3. Child of Light - Thank you Ubisoft Montreal for the charming and poetic platformer that stole my heart. It is gorgeous, unsurprisingly thanks to the UbiArt Framework engine used to make Rayman Legends and Origins, and the poetic writing has a special place in my heart. The story follows a child named Aurora who is on a quest to return to the home she was stolen from, while also defeating the Queen of the Night who has taken the sun, moon, and stars captive. It is a side-scrolling platformer and RPG, with a time based combat system (similar to those found in many Final Fantasy games), skill trees, and many companions to pick up along the way, and the game also has a unique co-operative mode where one player plays as Aurora and the other plays as Igniculus the firefly who aids Aurora in her journey home. This game is great for players of all ages and I highly recommend this game to anyone who enjoys side-scrolling platformers and RPGs and to those who appreciate fantastic writing and breathtaking art in games. 

2. Mario Kart 8: Nintendo did what it simply does best: first party titles. Mario Kart 8 is a fantastic entry in this series and it has been the most played game on my Wii U all year. With the full roster of characters, vehicles, and customizations the most satisfying was finally find out who my favorite character to play was (Baby Rosalina, feather class) and favorite vehicle combo was (yoshi bike, retro off road tires). The track line ups are fantastic and the nostalgia to be felt when racing the remastered N64 Rainbow and Yoshi Valley is overwhelming. The new tracks, new items, and game changing anti-gravity revamp the series in a great way. Additionally, the team working on Mario Kart are also working on, and have released, downloadable content. At first I was skeptical as they announced and advertised their “Mercedes Benz” DLC, but it was free so I downloaded it anyway. Then they announced their DLC “package” that would include two separate packs that not only added tracks, but also expanding the scope of the game to include characters from other hit Nintendo titles. It would be $11.99 to purchase both DLC packs at the same time. $11.99 to purchase 8 tracks, 6 characters, and 8 vehicles. Expanding the content of the game by over 50%. The satisfaction from being able to race as Link is incredible, and I can’t wait to be able to race as the Villager after the second one drops in May. If you are on the fence about picking up a Wii U, my recommendation is to DO IT and then buy Mario Kart 8. Immediately. 

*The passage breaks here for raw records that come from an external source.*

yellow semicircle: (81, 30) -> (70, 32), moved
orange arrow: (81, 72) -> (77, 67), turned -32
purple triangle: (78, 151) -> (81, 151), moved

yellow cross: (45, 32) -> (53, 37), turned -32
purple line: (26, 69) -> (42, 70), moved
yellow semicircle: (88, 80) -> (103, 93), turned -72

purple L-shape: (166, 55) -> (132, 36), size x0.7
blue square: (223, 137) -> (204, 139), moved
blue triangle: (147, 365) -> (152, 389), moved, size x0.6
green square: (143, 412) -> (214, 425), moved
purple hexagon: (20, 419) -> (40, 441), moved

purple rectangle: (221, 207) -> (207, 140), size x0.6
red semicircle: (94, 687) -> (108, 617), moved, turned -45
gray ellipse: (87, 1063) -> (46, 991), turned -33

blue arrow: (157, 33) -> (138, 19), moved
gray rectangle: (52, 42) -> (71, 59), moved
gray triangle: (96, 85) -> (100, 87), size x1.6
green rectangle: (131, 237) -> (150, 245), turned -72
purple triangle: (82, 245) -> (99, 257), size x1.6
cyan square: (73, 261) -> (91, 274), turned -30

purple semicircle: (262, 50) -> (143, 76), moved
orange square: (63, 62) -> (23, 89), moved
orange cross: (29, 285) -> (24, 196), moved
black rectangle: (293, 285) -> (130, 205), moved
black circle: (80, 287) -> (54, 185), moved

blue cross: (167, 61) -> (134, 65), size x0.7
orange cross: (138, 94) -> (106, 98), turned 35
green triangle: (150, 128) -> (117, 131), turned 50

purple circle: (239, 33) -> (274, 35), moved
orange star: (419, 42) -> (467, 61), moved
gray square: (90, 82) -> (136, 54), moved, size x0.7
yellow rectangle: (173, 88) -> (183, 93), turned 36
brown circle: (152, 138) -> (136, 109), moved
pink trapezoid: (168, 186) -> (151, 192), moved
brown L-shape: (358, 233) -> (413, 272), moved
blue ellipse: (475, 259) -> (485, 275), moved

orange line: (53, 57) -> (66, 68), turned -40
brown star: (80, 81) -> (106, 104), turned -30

1. Dragon Age: Inquisition - This game is simply fantastic. I was honestly not a huge fan of Origins or Dragon Age 2, but I’m so incredibly happy that I opted to pick this game up. It adopted the sandbox open world that I enjoyed with Skyrim and has the the ever famous decision tree mechanic that Bioware has been perfecting over the years, and the ability to just explore for hours (because I just simply cannot help it) is what sold the game for me. I haven’t had much time to play it since my finals have just ended, but I have been following this game closer prior to its launch and since its launch, and I had a hunch that this game would be my GOTY. And I ended up being right.